The stats_class method is just sugar for:
class Choose include Statisticus end
Meaning, stats_class :choose is the same as above.
To do something which I defined locally, I write an R lib (my_obj.r):
my_obj <- function(n,x) choose(n,x)
This is a trivial example. It defines a function called my_obj in the R runtime. Now, with the same syntax, I can write something like:
stats_class :my_obj MyObj.call(49,6) # => 13983816.0
The example is trivial, we're just passing things to the R function choose. But the power is pretty interesting. If you have R files written per function, then you can just dump all that code in a subdirectory or in ~/.statisticus somewhere, and Statisticus will slurp it up and use it automatically.

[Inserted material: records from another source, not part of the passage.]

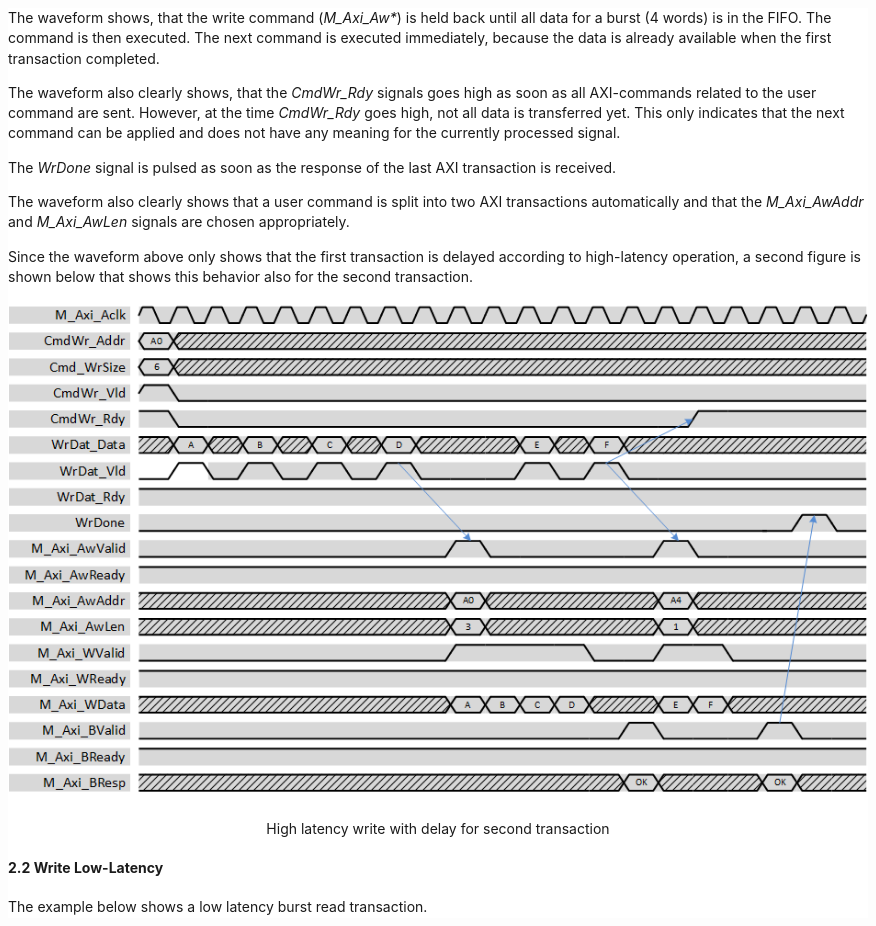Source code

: The waveform shows, that the write command (*M\_Axi\_Aw\**) is held back
until all data for a burst (4 words) is in the FIFO. The command is then
executed. The next command is executed immediately, because the data is
already available when the first transaction completed.

The waveform also clearly shows, that the *CmdWr\_Rdy* signals goes high
as soon as all AXI-commands related to the user command are sent.
However, at the time *CmdWr\_Rdy* goes high, not all data is transferred
yet. This only indicates that the next command can be applied and does
not have any meaning for the currently processed signal.

The *WrDone* signal is pulsed as soon as the response of the last AXI
transaction is received.

The waveform also clearly shows that a user command is split into two
AXI transactions automatically and that the *M\_Axi\_AwAddr* and
*M\_Axi\_AwLen* signals are chosen appropriately.

Since the waveform above only shows that the first transaction is
delayed according to high-latency operation, a second figure is shown
below that shows this behavior also for the second transaction.

<p align="center"><img src="ch10_3_fig28.png"></p>
<p align="center"> High latency write with delay for second transaction </p>

#### 2.2 Write Low-Latency

The example below shows a low latency burst read transaction.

Now, if you want to do something more interesting with an R library, if you create a file, some_code.r, and put in it:
anything_else <- function(x) x
Now, you'll need a smarter class to handle the underlying code:
class SomeCode
def process(x)
r.anything_else(x)
end
end
SomeCode.call(123)
# => 123
This introduces an interesting concept. The process method is the default method (coming from TeguGears) for running a chunk of code. The r method is available inside of there to refer to the R runtime. Any code can be sent to or taken from the R runtime. Many steps can be incorporated, which may make sense sometimes. This is a useful approach if you have code that has many functions in it, and you want to access each one with its own Ruby class.

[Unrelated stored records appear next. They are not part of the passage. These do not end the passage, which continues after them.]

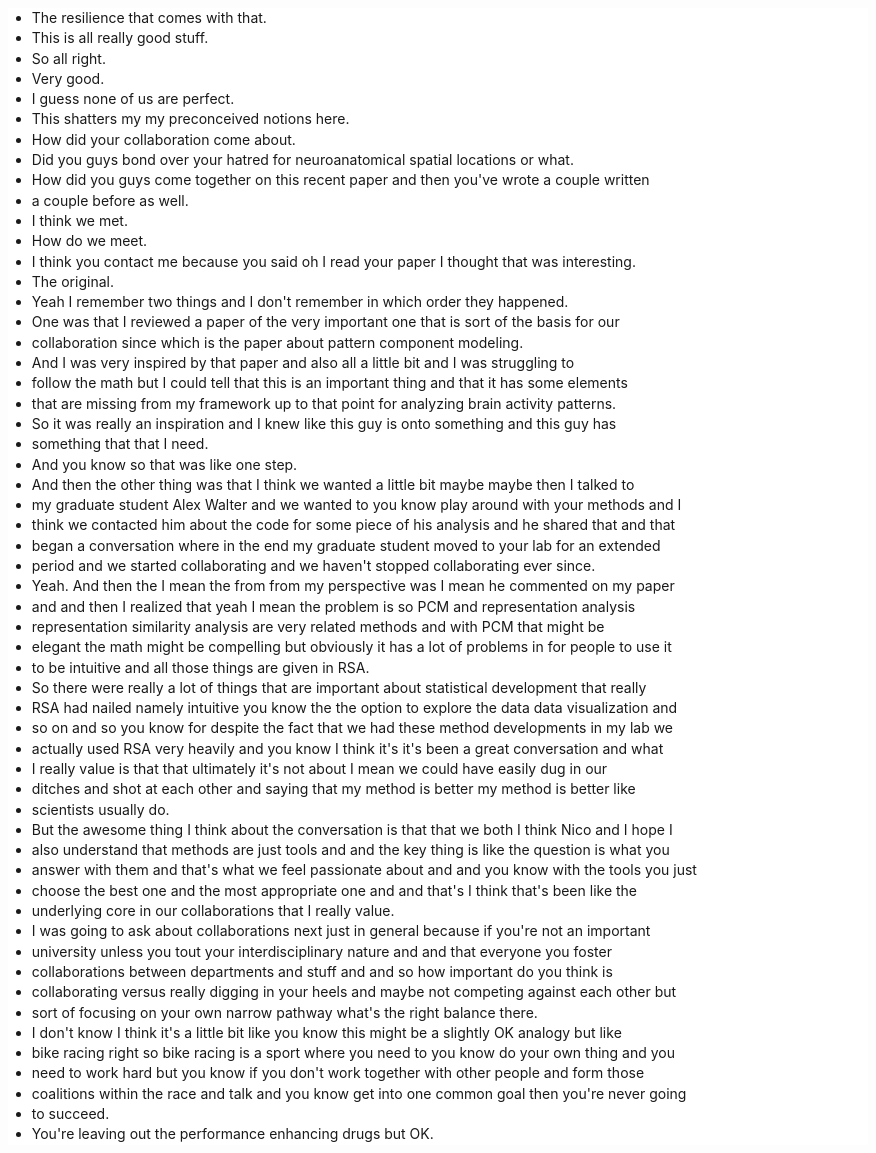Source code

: *  The resilience that comes with that.
*  This is all really good stuff.
*  So all right.
*  Very good.
*  I guess none of us are perfect.
*  This shatters my my preconceived notions here.
*  How did your collaboration come about.
*  Did you guys bond over your hatred for neuroanatomical spatial locations or what.
*  How did you guys come together on this recent paper and then you've wrote a couple written
*  a couple before as well.
*  I think we met.
*  How do we meet.
*  I think you contact me because you said oh I read your paper I thought that was interesting.
*  The original.
*  Yeah I remember two things and I don't remember in which order they happened.
*  One was that I reviewed a paper of the very important one that is sort of the basis for our
*  collaboration since which is the paper about pattern component modeling.
*  And I was very inspired by that paper and also all a little bit and I was struggling to
*  follow the math but I could tell that this is an important thing and that it has some elements
*  that are missing from my framework up to that point for analyzing brain activity patterns.
*  So it was really an inspiration and I knew like this guy is onto something and this guy has
*  something that that I need.
*  And you know so that was like one step.
*  And then the other thing was that I think we wanted a little bit maybe maybe then I talked to
*  my graduate student Alex Walter and we wanted to you know play around with your methods and I
*  think we contacted him about the code for some piece of his analysis and he shared that and that
*  began a conversation where in the end my graduate student moved to your lab for an extended
*  period and we started collaborating and we haven't stopped collaborating ever since.
*  Yeah. And then the I mean the from from my perspective was I mean he commented on my paper
*  and and then I realized that yeah I mean the problem is so PCM and representation analysis
*  representation similarity analysis are very related methods and with PCM that might be
*  elegant the math might be compelling but obviously it has a lot of problems in for people to use it
*  to be intuitive and all those things are given in RSA.
*  So there were really a lot of things that are important about statistical development that really
*  RSA had nailed namely intuitive you know the the option to explore the data data visualization and
*  so on and so you know for despite the fact that we had these method developments in my lab we
*  actually used RSA very heavily and you know I think it's it's been a great conversation and what
*  I really value is that that ultimately it's not about I mean we could have easily dug in our
*  ditches and shot at each other and saying that my method is better my method is better like
*  scientists usually do.
*  But the awesome thing I think about the conversation is that that we both I think Nico and I hope I
*  also understand that methods are just tools and and the key thing is like the question is what you
*  answer with them and that's what we feel passionate about and and you know with the tools you just
*  choose the best one and the most appropriate one and and that's I think that's been like the
*  underlying core in our collaborations that I really value.
*  I was going to ask about collaborations next just in general because if you're not an important
*  university unless you tout your interdisciplinary nature and and that everyone you foster
*  collaborations between departments and stuff and and so how important do you think is
*  collaborating versus really digging in your heels and maybe not competing against each other but
*  sort of focusing on your own narrow pathway what's the right balance there.
*  I don't know I think it's a little bit like you know this might be a slightly OK analogy but like
*  bike racing right so bike racing is a sport where you need to you know do your own thing and you
*  need to work hard but you know if you don't work together with other people and form those
*  coalitions within the race and talk and you know get into one common goal then you're never going
*  to succeed.
*  You're leaving out the performance enhancing drugs but OK.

There are a few more tools that may be generally useful:
- stats: a command-line program for starting Irb with Statisticus running in it
- calc/Calc.call('...'): sugar for sending something directly to the R runtime.
Statisticus is built on top of TeguGears, which means you have or can expect:
- memoized method calls
- composable method calls
- a thread pool for running concurrent code
- each method implementing an observable pattern, so that method results can be broadcast across threads, processes, and machines
- a messaging back bone for distributed code
You should be able to install Statisticus with:
sudo gem install davidrichards-statisticus
Dependencies are R, RSRuby, and TeguGears.
Anyway, let me know of any questions or problems you may have. I'd be happy to work out more examples. Many examples are being included in Panorama, which should be more informative than this introduction.